Further details of the rescue bid were emerging last night, but it remained unknown whether Christopher McManus and Franco Lamolinara – a 48-year-old father of two – died before or during the operation.
There were reports the men may have been held in a house in Sokoto, a city in Nigeria’s north-west.
One witness said: “The security agencies tried to break into the house but there was resistance. The people inside the house were shooting at them and they returned fire.”
None of the 20 strong British rescue force was injured and Nigerian president Goodluck Jonathan said all the terrorists had been arrested.
The rescue was triggered when – after months of searching – the SBS found the heavily protected location where the men were being held.
PM David Cameron said authorities had decided to go ahead with the rescue after receiving “credible information about [the men’s] location”.
“A window of opportunity arose to secure their release. We also had reason to believe that their lives were under imminent and growing danger,” David Cameron insisted.
David Cameron said it was “with great regret’ that he had to announce Chris McManus, from Oldham, and Franco Lamolinara had lost their lives in the subsequent operation.
“I am very sorry that this ended so tragically,” David Cameron stressed, adding: “Terrorism and appalling crimes such as these are a scourge on our world. No one should be in any doubt about our determination to fight and to defeat them.”
Christopher McManus, a contract worker for an Italian construction company, was kidnapped by gunmen in May last year after they stormed his apartment in Birnin-Kebbi in the north-west of Nigeria.
Franco Lamolinara, a 48-year-old father of two of Gattinara near Turin, was also taken. A German colleague escaped by scaling a wall despite being shot and injured.
Last night Chris McManus’s parents, two brothers and sister issued a statement thanking all involved in the attempted rescue.
The statement said: “We are of course devastated by the news of Chris’s death, which we received earlier today.
“During this ordeal we have relied heavily on the support of our family and friends which has never waned and has enabled us to get through the most difficult of times.
“We are also aware of the many people who were working to try and have Chris returned to our family, and his girlfriend. We would like to thank all of them for their efforts.”
The family said they were confident “everything that could be done was being done’ during their ten-month ordeal and sent their condolences to relatives of the other dead hostage”.
Chris McManus and Franco Lamolinara had been working on building a bank in the city, the capital of the lawless Kebbi province.

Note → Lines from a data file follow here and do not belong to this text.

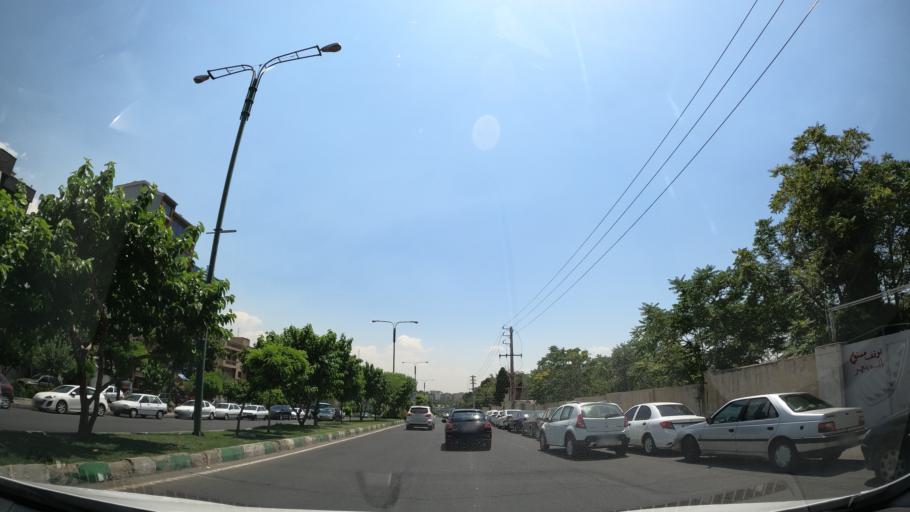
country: IR
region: Tehran
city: Tajrish
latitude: 35.7708
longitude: 51.3799
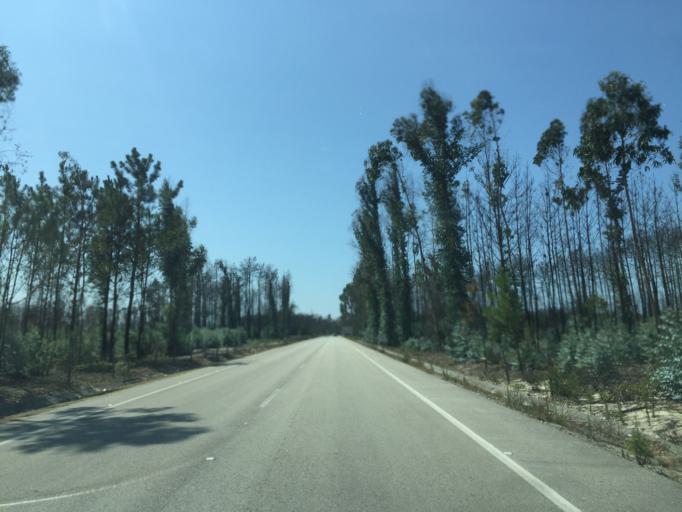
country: PT
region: Coimbra
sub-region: Mira
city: Mira
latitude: 40.3364
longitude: -8.7447
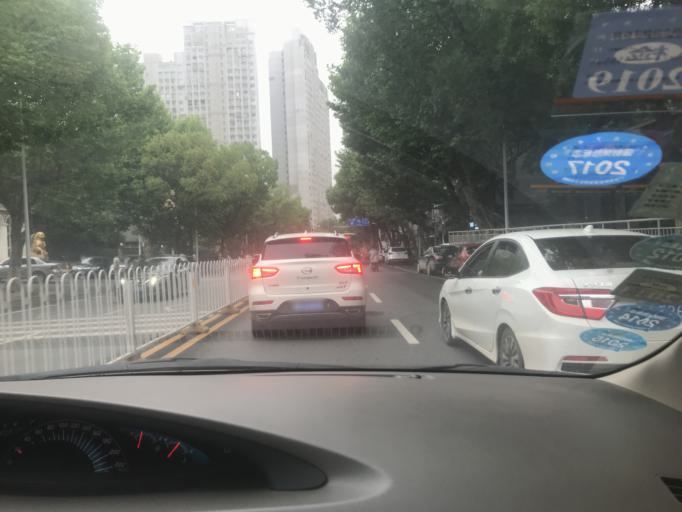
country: CN
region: Hubei
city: Wuhan
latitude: 30.5524
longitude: 114.2671
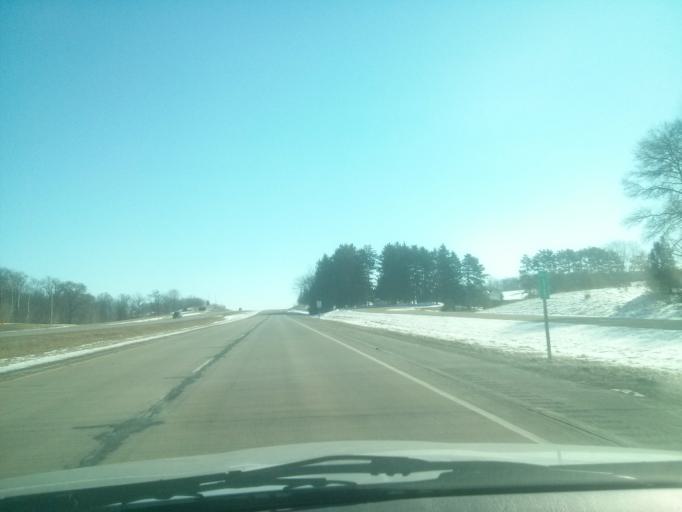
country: US
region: Wisconsin
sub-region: Saint Croix County
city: Somerset
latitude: 45.1228
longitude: -92.6270
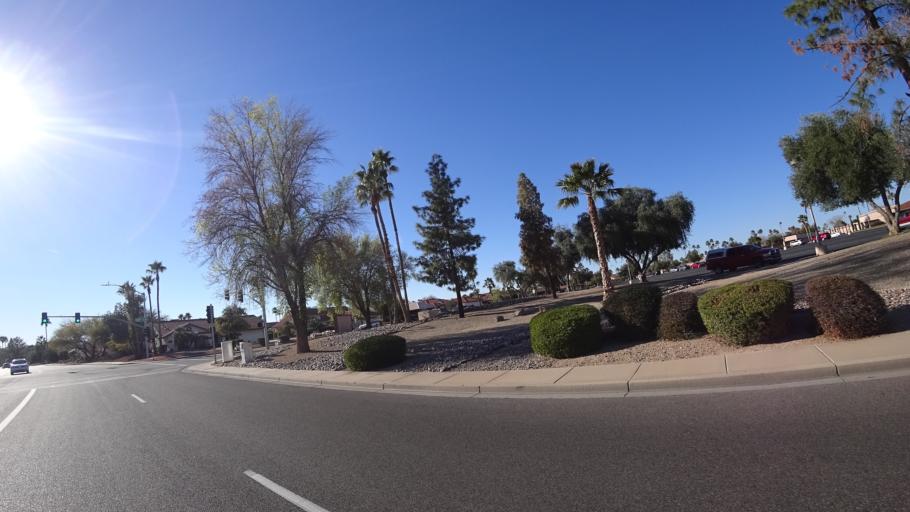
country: US
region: Arizona
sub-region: Maricopa County
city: Sun City West
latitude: 33.6716
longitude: -112.3519
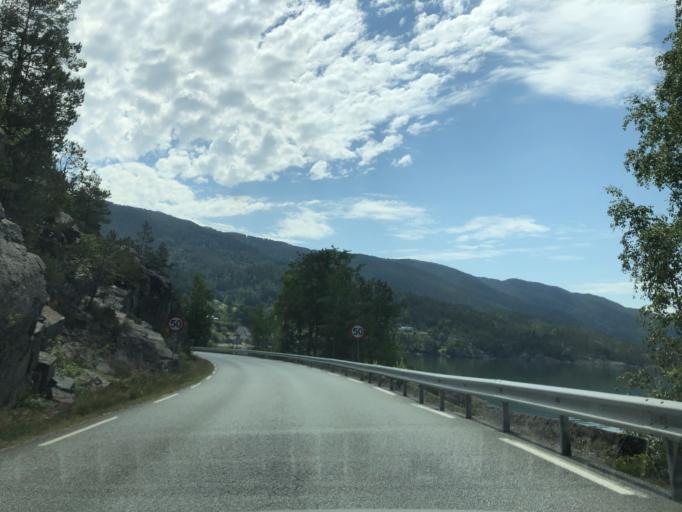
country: NO
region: Hordaland
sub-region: Jondal
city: Jondal
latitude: 60.3201
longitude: 6.3234
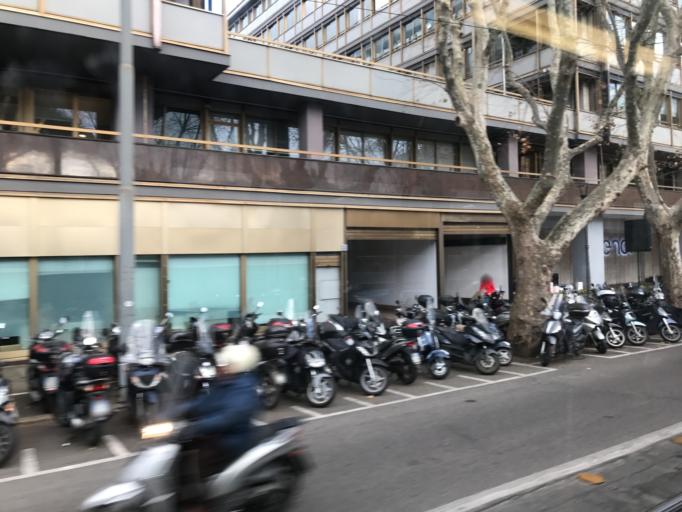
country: IT
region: Latium
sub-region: Citta metropolitana di Roma Capitale
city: Rome
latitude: 41.9165
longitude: 12.5023
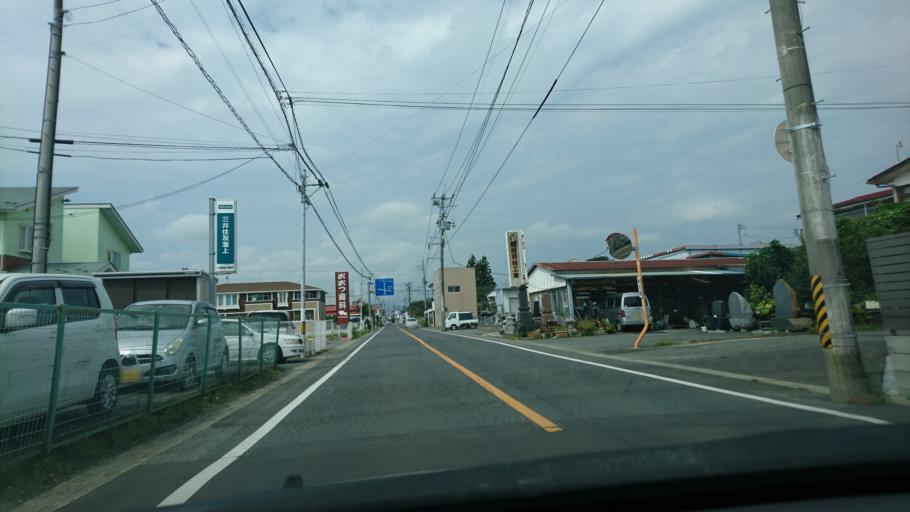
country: JP
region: Miyagi
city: Furukawa
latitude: 38.7345
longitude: 141.0318
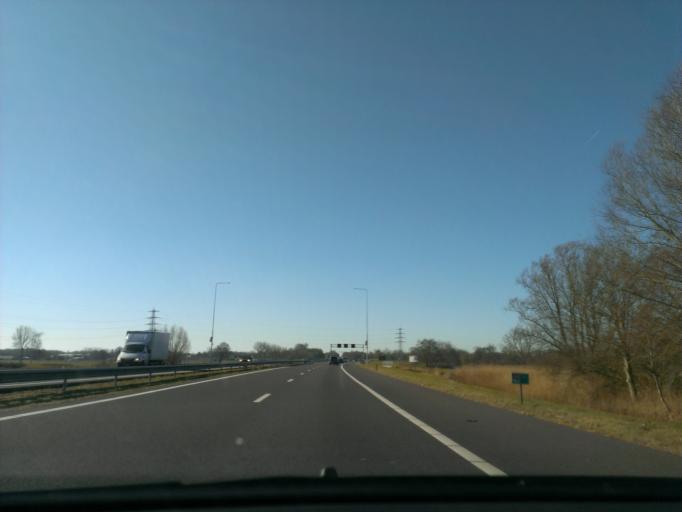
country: NL
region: Drenthe
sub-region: Gemeente Meppel
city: Meppel
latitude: 52.6857
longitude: 6.2028
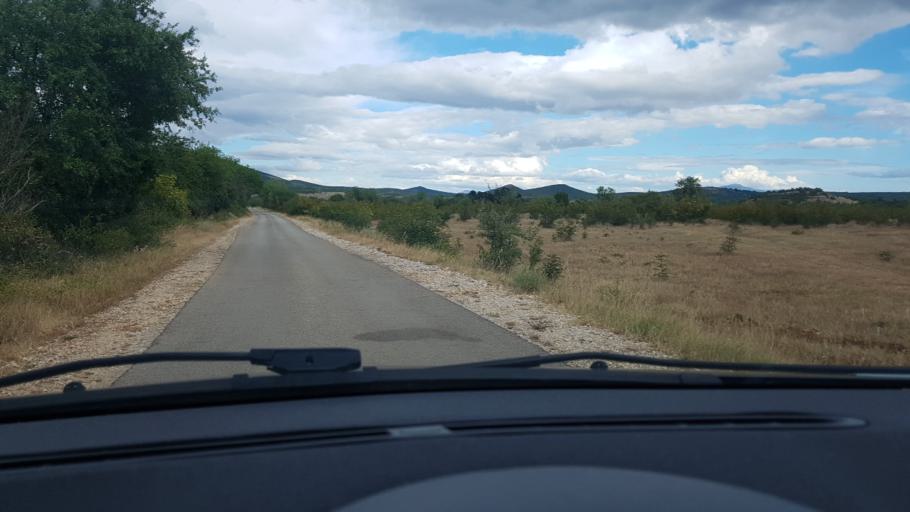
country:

In August a Nigerian group calling itself “Al Qaeda in the land beyond the Sahel” claimed responsibility for the kidnap and released the video showing Chris McManus, in a Manchester United shirt, with three men armed with Kalashnikov rifles and a machete.
Chris McManus pleaded for the British Government to answer the demands of the group to save his life. One of the kidnappers then said the British Government had failed to answer its demands and it was given two weeks to “take the correct decision”.
Yesterday, security officials said they believed the kidnappers were from a splinter group of the Islamist militant group Boko Haram, which has links to Al Qaeda.
Sources said British Ministry of Defence officials approached David Cameron on Wednesday evening and made it clear they believed there was a “time-limited opportunity” to mount an attempt to free the men.
David Cameron took the decision to go ahead and then followed the operation “in real time” yesterday morning. A meeting of the Government’s emergency committee Cobra was convened, but word came back that the two men had been killed by their captors.
The Italian prime minister’s office said that it had been “constantly in touch with British authorities but that the operation had got underway with the Nigerians and British forces with Italy informed once it had begun”.
Former Italian Prime Minister Massimo D’Alema said: “I want full light to be shed on why Italy was only informed once the operation had started.”